Poised at the Jordan in the PBJ

Today’s PBJ reading is the last two chapters of Deuteronomy. Moses blesses the people then goes up to a mountain to die. In many ways, this blessing of each tribe continues Jacob’s blessing of his sons at the end of Genesis.
I found Deut 33: 2 very intriguing. Moses reminds the people of there they came from. One of those places is Mount Paran. The Hebrew word is ‘paw-rawn.’ That is a desert in Arabia. Bob Cornuke has an amazing video (and a movie?) about sneaking into Saudi Arabia and finding the Archeology that points at Israel crossing the Red Sea at the tip of the Sanai Peninsula into Saudi Arabia. It’s worth a good study. The point is that in spite of people naming things in the Sanai peninsula in the days of Catherine the Byzentine empress, even Moses thinks the people of Israel wandered in the deserts of Arabia.
That points at the prophecy spoken to Moses and repeated to Joshua – ‘every place that your feet touch will be yours.’ Placing Israel in Arabia for the events at Jabl el Laws (Mountain of Laws) places forty years of wandering in an amazing context. How far can two million people walk in forty years? It gives fascinating substance to God’s land grant to Israel – A promise not yet fulfilled.
Then Moses goes up to Mount Nebo to die. By this point, we see that Moses was in the penalty box for disobeying God. He leaves an amazing legacy. The book of the law sitting next to the Ark of the Covenant, to be read to the children of Israel every seven years. That law included Genesis through Deut. In these last four chapters, we have the song of Moses to be sung to the Children of every generation, blessing, curses for disobedience, blessings on each tribe and passing of the mantel of Leadership to Joshua.

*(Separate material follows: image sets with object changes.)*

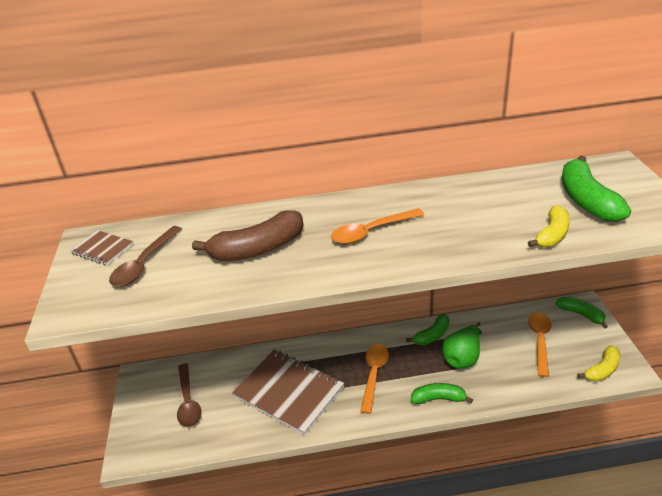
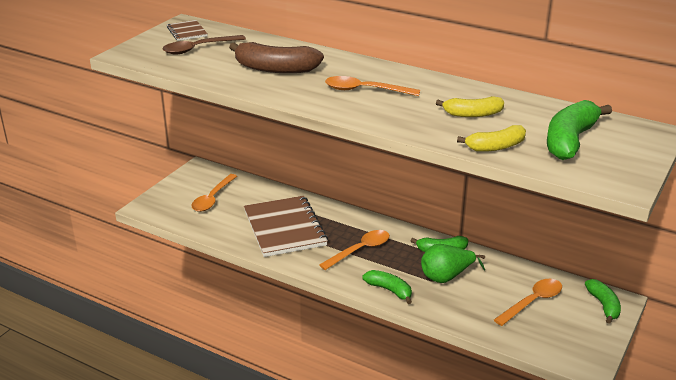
camera: 35 degrees right, 5 degrees down
(188, 401) = (213, 198): brown spoon -> orange spoon
(602, 370) = (561, 349): yellow banana -> yellow banana (472, 114)

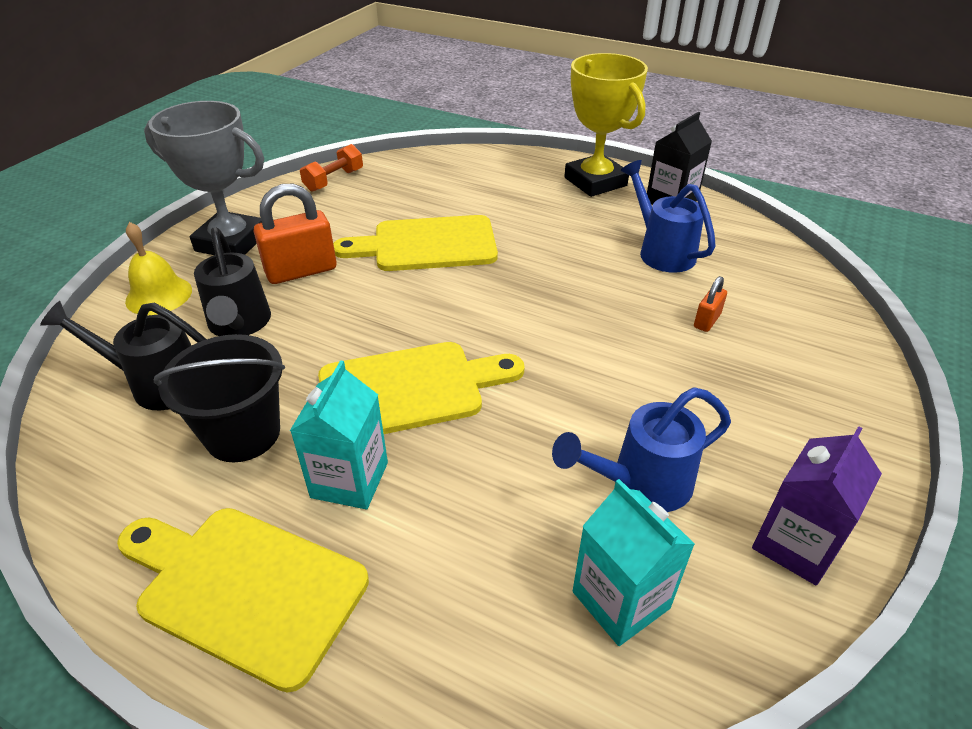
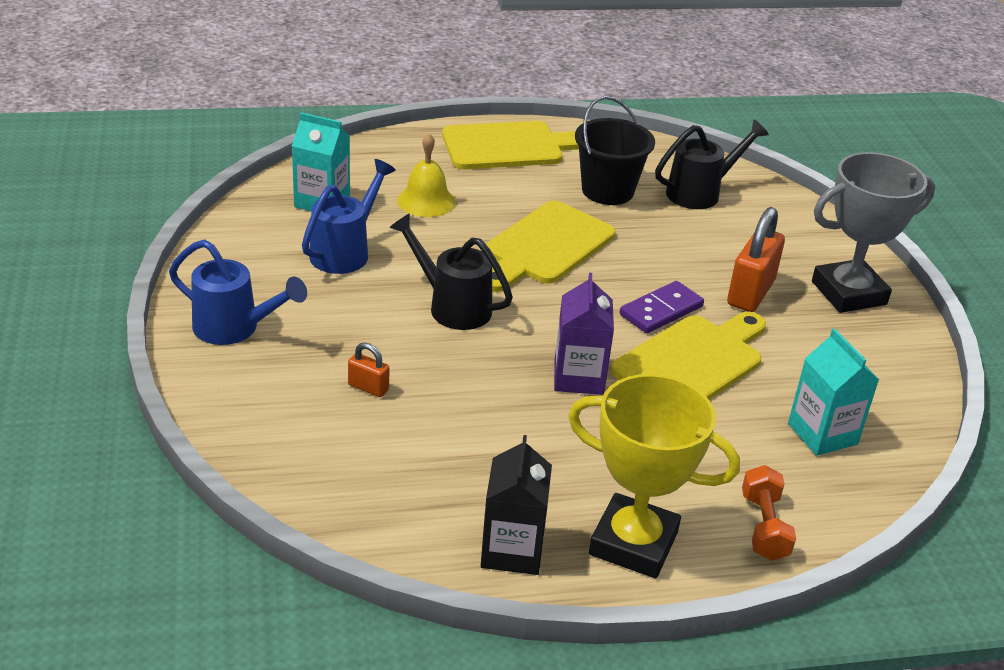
camera: 140 degrees right, 5 degrees down
(159, 295) = (809, 235): yellow bell -> yellow bell (426, 201)
(239, 324) = (719, 240): black watering can -> black watering can (453, 306)
(334, 180) = (901, 401): orange dumbbell -> orange dumbbell (764, 527)
(349, 480) = (517, 194): turquoise carton -> turquoise carton (822, 434)
(393, 286) = (661, 310): none -> purple domino
(662, 251) = (464, 455): blue watering can -> blue watering can (234, 328)
(706, 321) = (368, 387): orange padlock -> orange padlock turned 60 degrees counterclockwise
(795, 544) = (233, 255): purple carton -> purple carton (578, 377)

In my opinion, Moses will be one of the two witnesses in Revelation. He and Elijah stood with Jesus at the Mountain of transfiguration. You see, Moses and Elijah landed in God’s penalty box and get re-dos on dying. As I think on my life, Jan and I count at least fifteen major re-dos where I had to complete something important. That includes asking Jan to marry me twice, marrying her twice, Calculus, German language… I know a little about Re-Dos. Our God is an awesome God of Grace and Re-Dos. I am humbled and thankful of the story of Moses, his Re-dos, and his courage to stand between God’s wrath and the children of Israel as a type of Christ.